Rusya-Özbekistan ilişkilerinin özellikle güvenlik boyutunda hız kazanması Kerimov’un, genelde terör faaliyetlerinin hız kazandığı ve bölgesel güvenliği tehdit etmeye başladığı yaz öncesi dönemde, 3-5 Mayıs 2001’de Moskova ziyaretinde imzaladığı anlaşmayla da ortaya konmuştur. Taraflar arasında Kerimov’un Moskova ziyareti sırasında yapılan anlaşmada bölgesel güvenlik konusuna ayrıntılı biçimde yer verilmiş, Rusya Özbekistan’ın bölgesel güvenlik için önemini vurgulamış, Özbekistan, Rusya’nın stratejik çıkarlarını tanıdığını belirtmiş ve bu ülkenin bölgesel güvenlik ve istikrarın sağlam teminatı olarak gördüğünün altını çizmiştir.68 Ayrıca tarafların yaptığı ortak açıklamada “Orta Asya için özellikle Afganistan kaynaklı uluslararası ve dinî terörizmin getirdiği tehditten ciddî endişe duyduklarını, bu konuda ikili ve çok taraflı işbirliğini geliştirme arzusunda” oldukları belirtilmiştir.69 Rusya ile güvenlik alanında iş
birliği sadece BDT Antiterör Merkezî çerçevesinde faaliyetler ve ikili anlaşmalarla sınırlı kalmamış, Özbekistan 15 Haziran 2000’de Şanghay İşbirliği Örgütü’ne üye olmuştur.70
Görüldüğü üzere, bölgedeki dinî radikalizm söylemli örgütlenmelerin ister Taliban isterse ÖİH örneğinde olduğu gibi, özellikle 90’ların sonundan itibaren güç kazanması daha önce mesafeli nitelik taşıyan Rusya-Özbekistan güvenlik işbirliğinin daha da derinleşmesine neden olmuştur.

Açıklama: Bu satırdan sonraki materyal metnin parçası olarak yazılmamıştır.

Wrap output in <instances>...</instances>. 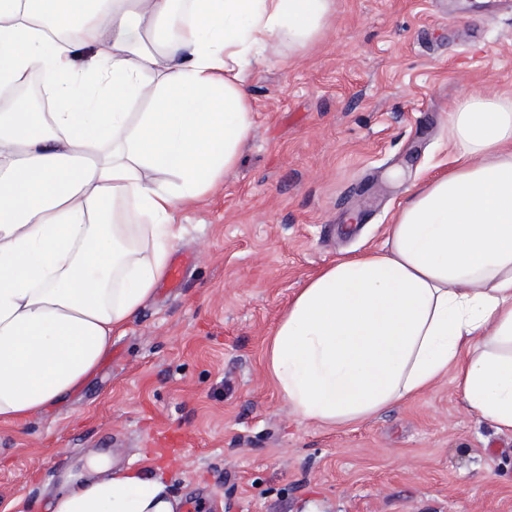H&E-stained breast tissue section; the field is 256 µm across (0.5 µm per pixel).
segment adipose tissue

Gerçekten de bu örgütlemelerin gücünün ve aktivitesinin artması Özbekistan’ı Rusya ile güvenlik alanında çok sıkı işbirliğine gitme zorunda bırakmıştır. Bir Rus askerî yetkilisi Taliban faktörünü değerlendirirken onun Rusya ve Orta Asya arasında yakınlaşmanın ve Şanghay Beşlisi işbirliğinin esas motiflerinden biri olduğunun altını çizmektedir.71
Bazı analizciler, Rusya’nın da bölgesel güvenlik tehditlerini bölge ülkelerinin kendisine yakınlaşması için bir baskı unsuru olarak gördüğü ve hatta kullandığına işaret etmekteler.72 1998’de Rus sınır kuvvetlerinin Kırgızistan’ı terk ettiklerini ve Özbekistan’ın da 1999 sonbaharında BDT Ortak Savunma Anlaşması’ndan çıktığını dile getiren bir analizci Rusya’nın bu iki ülkenin politikalarını değiştirmemesi durumunda Orta Asya’da kalmasının çok zor olacağı değerlendirmesini yapmaktadır.73 Bu değerlendirmeden yola çıkan yazar Ağustos 2000’de Özbekistan’ın Surhandarin bölgesine saldırının fiilen Tacikistan tarafından desteklenen ÖİH’nın gerçekleştiğini ve Tacikistan’ın politik hayatında Rusya’nın rolünün de değinerek saldırı ile Özbekistan’ı Rusya’ya yakınlaştırma arasında bağ kurmaya çalışmaktadır.74
1990’ların sonlarına kadar Rusya ile güvenlik alanında işbirliğine mesafeli yaklaşan Özbekistan’ın 1999’dan itibaren sıkı bir işbirliğine zorlanması süreci ise 11 Eylül’deki saldırının ardından yeni siyasî gelişmelerle farklı bir mecraya girmiştir.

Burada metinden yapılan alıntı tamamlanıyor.